Data extracted from a collection:
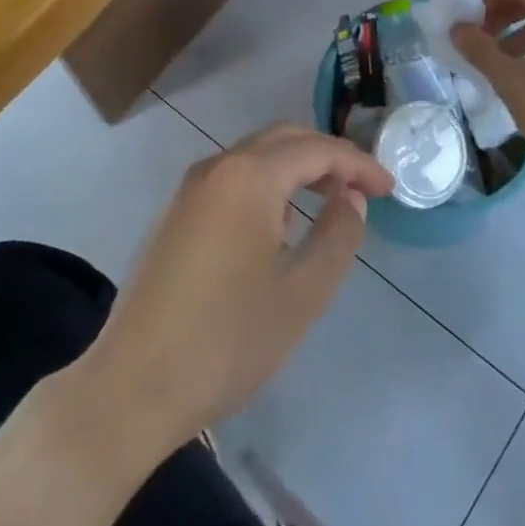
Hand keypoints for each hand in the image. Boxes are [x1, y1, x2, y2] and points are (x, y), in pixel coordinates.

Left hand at [81, 125, 393, 456]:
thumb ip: (338, 235)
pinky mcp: (176, 215)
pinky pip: (232, 180)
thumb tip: (351, 198)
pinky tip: (281, 225)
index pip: (316, 150)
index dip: (358, 164)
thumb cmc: (228, 339)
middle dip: (328, 157)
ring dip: (297, 169)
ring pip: (255, 158)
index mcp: (248, 177)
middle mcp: (216, 168)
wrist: (134, 385)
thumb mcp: (302, 292)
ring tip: (331, 202)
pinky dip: (267, 185)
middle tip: (364, 189)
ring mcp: (190, 190)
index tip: (390, 188)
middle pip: (283, 140)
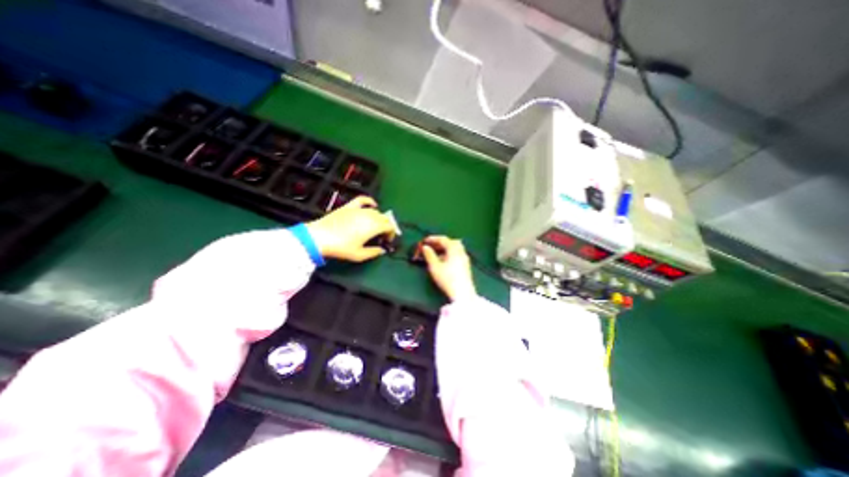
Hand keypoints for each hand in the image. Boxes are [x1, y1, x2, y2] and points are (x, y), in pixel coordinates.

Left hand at [307, 196, 395, 262]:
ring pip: (376, 211)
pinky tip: (373, 204)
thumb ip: (374, 252)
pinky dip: (370, 201)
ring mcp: (359, 209)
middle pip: (384, 218)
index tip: (387, 240)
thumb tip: (382, 250)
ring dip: (379, 218)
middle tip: (382, 236)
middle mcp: (369, 215)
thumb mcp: (359, 255)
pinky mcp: (349, 206)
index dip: (391, 233)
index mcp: (373, 226)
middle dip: (387, 226)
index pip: (390, 226)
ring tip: (375, 227)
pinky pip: (363, 200)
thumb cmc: (341, 247)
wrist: (319, 237)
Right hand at [423, 235, 476, 301]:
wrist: (463, 293)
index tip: (424, 241)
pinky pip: (457, 254)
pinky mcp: (466, 266)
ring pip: (455, 248)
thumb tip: (425, 247)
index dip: (433, 239)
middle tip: (431, 246)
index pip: (443, 239)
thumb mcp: (435, 267)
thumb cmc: (447, 278)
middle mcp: (461, 251)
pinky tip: (443, 261)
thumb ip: (429, 255)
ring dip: (445, 248)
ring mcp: (465, 259)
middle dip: (440, 243)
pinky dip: (449, 254)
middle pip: (451, 242)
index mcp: (454, 249)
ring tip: (436, 254)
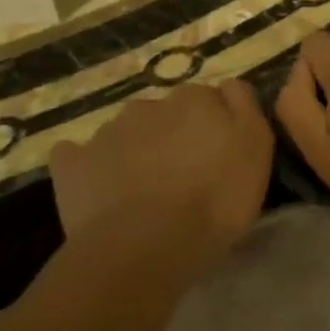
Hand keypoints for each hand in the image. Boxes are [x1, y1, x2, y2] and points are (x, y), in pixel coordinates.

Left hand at [50, 81, 274, 260]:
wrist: (147, 244)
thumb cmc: (215, 198)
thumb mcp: (256, 148)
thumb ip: (245, 107)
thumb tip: (228, 86)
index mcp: (194, 99)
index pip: (208, 99)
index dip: (215, 126)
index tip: (219, 155)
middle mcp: (149, 105)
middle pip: (165, 114)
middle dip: (173, 136)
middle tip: (183, 175)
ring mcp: (106, 132)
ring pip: (125, 132)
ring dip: (136, 150)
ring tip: (144, 190)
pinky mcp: (73, 164)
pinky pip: (77, 156)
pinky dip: (87, 166)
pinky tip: (98, 188)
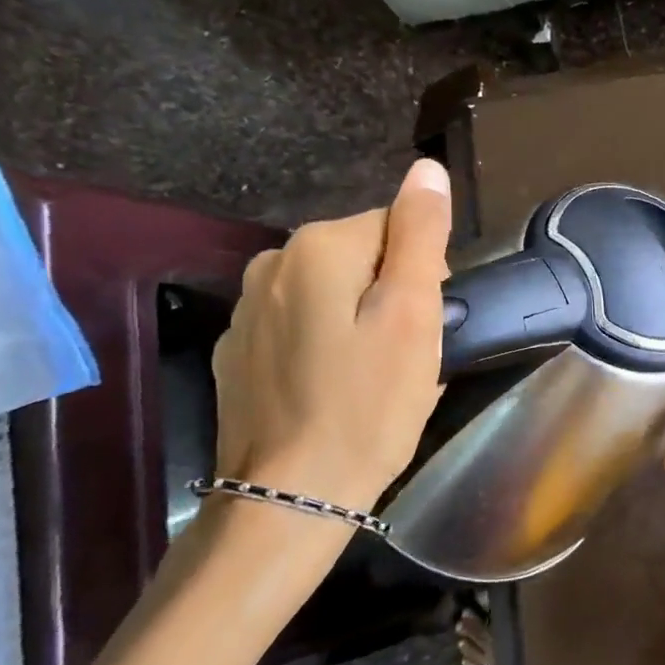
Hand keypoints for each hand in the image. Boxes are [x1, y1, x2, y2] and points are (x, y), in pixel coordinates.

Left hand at [211, 157, 450, 514]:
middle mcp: (270, 263)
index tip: (425, 327)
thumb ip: (420, 235)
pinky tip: (334, 391)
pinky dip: (326, 346)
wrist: (291, 496)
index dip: (424, 275)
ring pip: (331, 294)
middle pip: (361, 258)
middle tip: (404, 357)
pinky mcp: (237, 352)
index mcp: (317, 247)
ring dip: (360, 320)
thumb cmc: (368, 405)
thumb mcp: (411, 316)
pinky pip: (301, 328)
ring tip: (373, 378)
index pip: (396, 227)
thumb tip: (426, 169)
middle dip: (391, 295)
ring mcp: (246, 310)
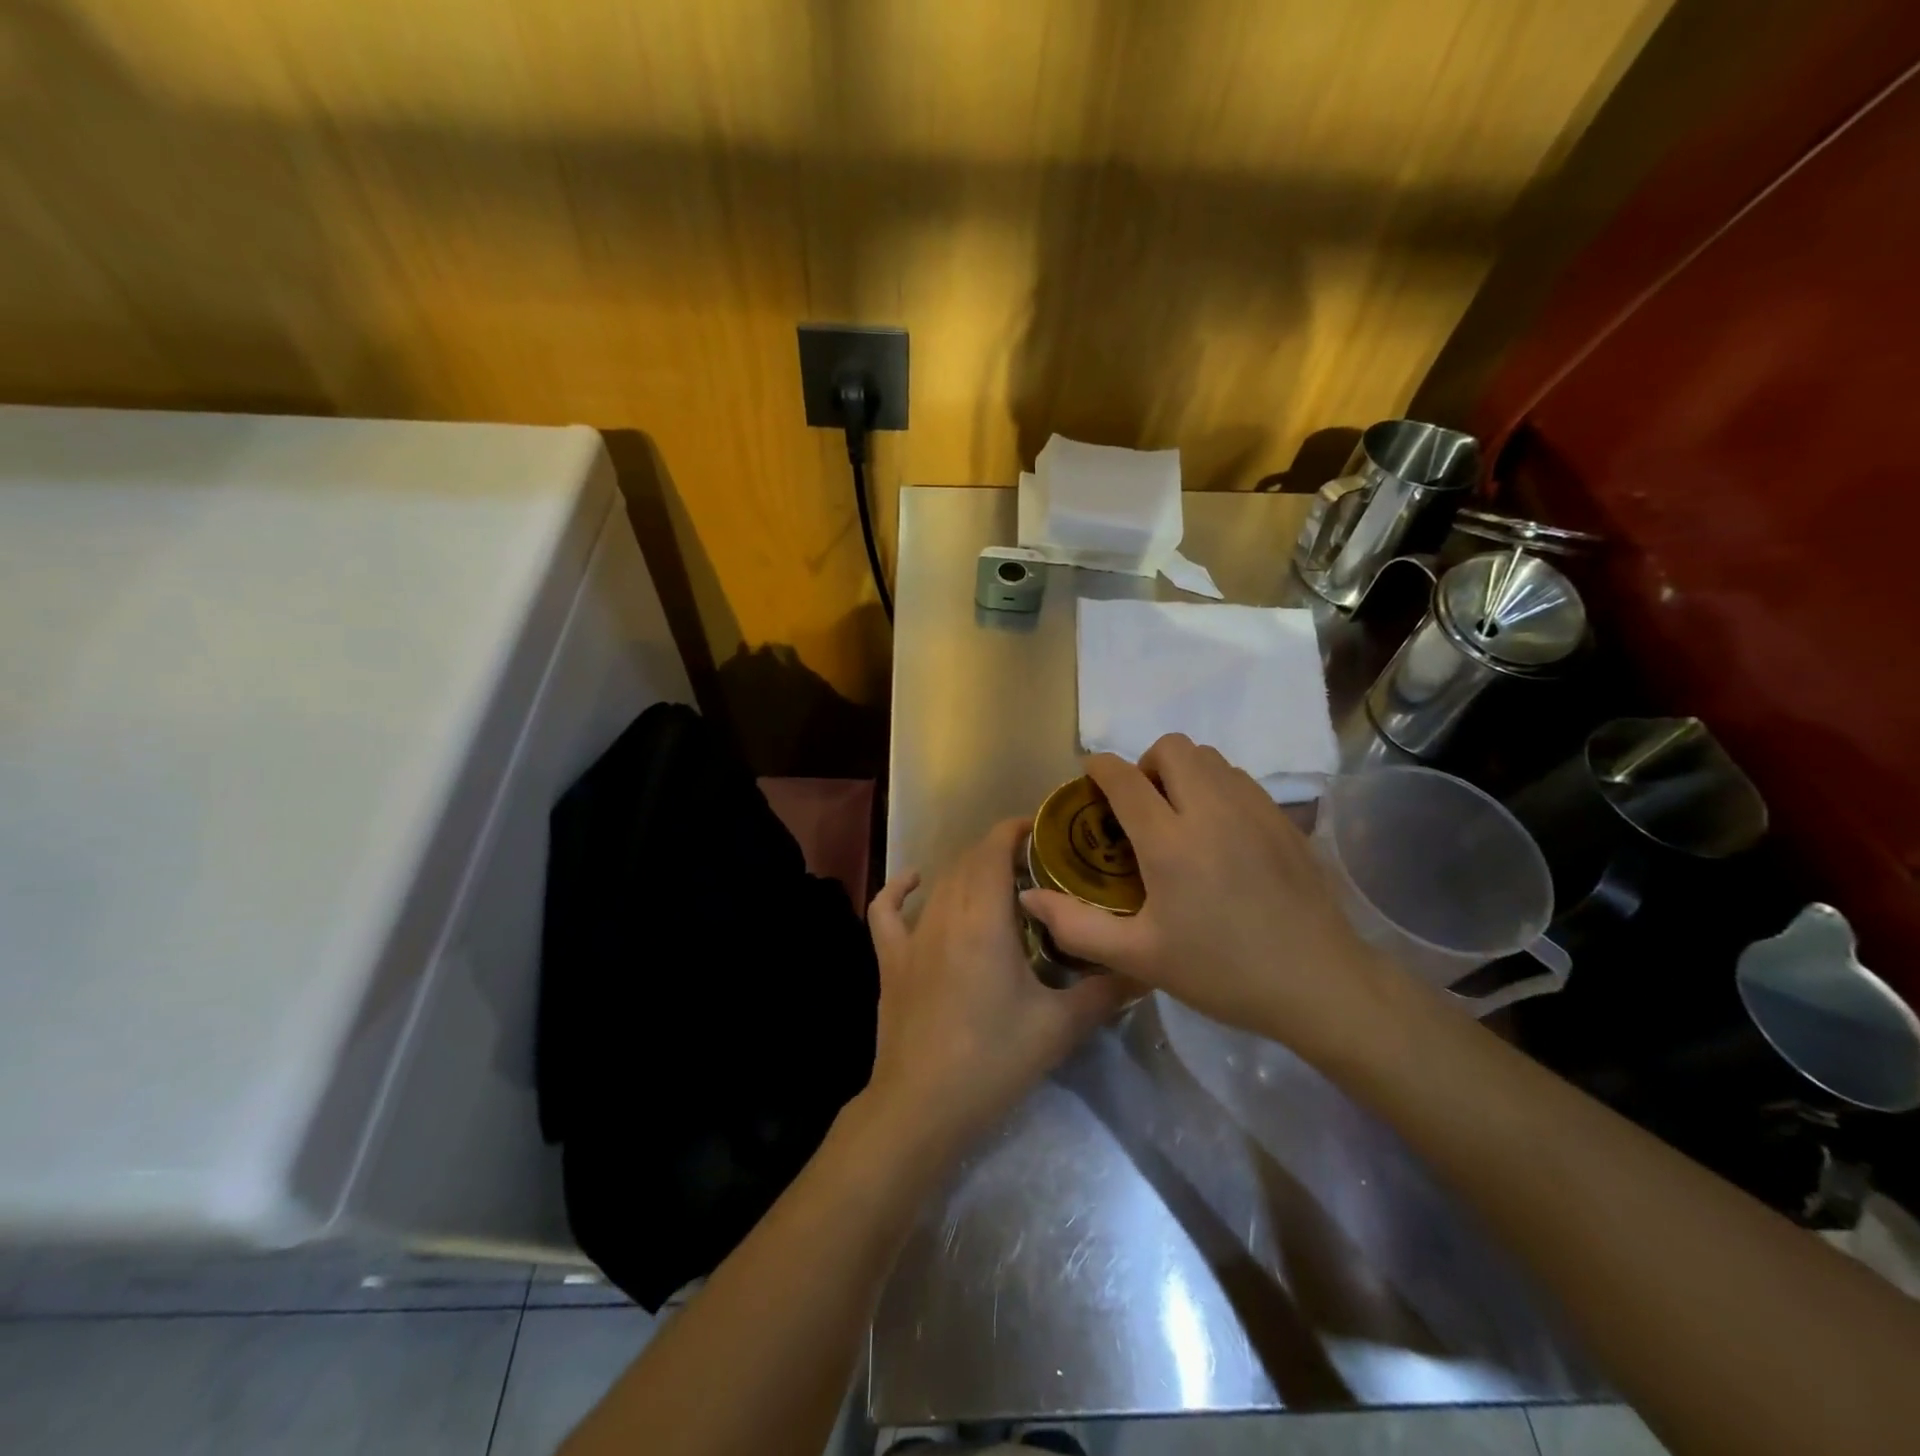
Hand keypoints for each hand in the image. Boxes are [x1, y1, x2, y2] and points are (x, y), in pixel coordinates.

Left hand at [864, 819, 1129, 1156]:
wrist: (922, 1106)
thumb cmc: (993, 1060)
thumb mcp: (1060, 1026)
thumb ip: (1105, 991)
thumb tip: (1146, 968)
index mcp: (984, 918)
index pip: (995, 850)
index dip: (1016, 830)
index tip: (1044, 829)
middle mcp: (945, 913)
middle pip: (970, 861)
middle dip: (1002, 851)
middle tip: (1038, 865)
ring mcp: (912, 936)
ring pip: (941, 882)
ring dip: (968, 871)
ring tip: (1000, 880)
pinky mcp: (891, 960)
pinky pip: (887, 911)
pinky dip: (899, 889)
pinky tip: (915, 882)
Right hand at [1019, 734, 1388, 1056]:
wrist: (1319, 983)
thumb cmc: (1222, 972)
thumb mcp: (1140, 957)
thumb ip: (1077, 925)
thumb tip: (1030, 897)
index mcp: (1170, 842)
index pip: (1125, 778)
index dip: (1100, 768)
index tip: (1090, 778)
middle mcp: (1212, 810)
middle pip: (1172, 748)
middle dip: (1146, 764)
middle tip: (1141, 806)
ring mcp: (1254, 809)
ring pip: (1209, 757)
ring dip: (1183, 772)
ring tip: (1178, 815)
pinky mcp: (1283, 818)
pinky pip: (1239, 777)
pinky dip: (1216, 785)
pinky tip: (1218, 831)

*Your assignment*
Reproduce word for word the lines running from the line with "middle mcp: (149, 105)" through the end of the data, both included, and nothing else; leave out the pictures.

*Exercise answer*
middle mcp: (149, 105)
middle pip: (165, 114)
middle dip: (173, 136)
middle tip: (183, 175)
ring mcp: (106, 132)
ring pip: (125, 132)
ring dip: (136, 150)
ring tip: (144, 190)
pinky mcp: (73, 164)
pinky pip: (77, 156)
pinky dip: (87, 166)
pinky tip: (98, 188)
Hand keypoints for each hand in the image. Boxes are [x1, y1, x2, y2] and points are (x, y), in pixel coordinates.

Left hand at [211, 157, 450, 514]:
middle mcp: (270, 263)
index tip: (425, 327)
thumb ip: (420, 235)
pinky tip: (334, 391)
pinky dip: (326, 346)
wrist: (291, 496)
index dip: (424, 275)
ring pip: (331, 294)
middle pip: (361, 258)
middle tip: (404, 357)
pinky mcp: (237, 352)
index mcp: (317, 247)
ring dip: (360, 320)
thumb cmc: (368, 405)
thumb mcp: (411, 316)
pinky pip: (301, 328)
ring tip: (373, 378)
index pip: (396, 227)
thumb tip: (426, 169)
middle dip: (391, 295)
ring mcp: (246, 310)
Hand keypoints for each hand in the image. Boxes are [x1, y1, x2, y2] and points are (x, y), in pixel coordinates.

Left hand at [864, 819, 1129, 1156]:
wrist: (922, 1106)
thumb cmc: (993, 1060)
thumb mcp: (1060, 1026)
thumb ip: (1105, 991)
thumb tip: (1146, 968)
index mcp: (984, 918)
index pip: (995, 850)
index dip: (1016, 830)
index tip: (1044, 829)
middle mcp: (945, 913)
middle pip: (970, 861)
middle dip: (1002, 851)
middle tip: (1038, 865)
ring mcp: (912, 936)
ring pip: (941, 882)
ring dip: (968, 871)
ring tip: (1000, 880)
pinky mcp: (891, 960)
pinky pip: (887, 911)
pinky dip: (899, 889)
pinky tip: (915, 882)
Right hand at [1019, 734, 1388, 1056]:
wrist: (1319, 983)
thumb cmc: (1222, 972)
thumb mcp: (1140, 957)
thumb ip: (1077, 925)
thumb tip: (1030, 897)
index mcp: (1170, 842)
index pip: (1125, 778)
index dip: (1100, 768)
index tip: (1090, 778)
middle mcp: (1212, 810)
middle pip: (1172, 748)
middle dip: (1146, 764)
middle tip: (1141, 806)
ring mcp: (1254, 809)
ring pip: (1209, 757)
ring dip: (1183, 772)
ring tip: (1178, 815)
pinky mcp: (1283, 818)
pinky pip: (1239, 777)
pinky dip: (1216, 785)
pinky tip: (1218, 831)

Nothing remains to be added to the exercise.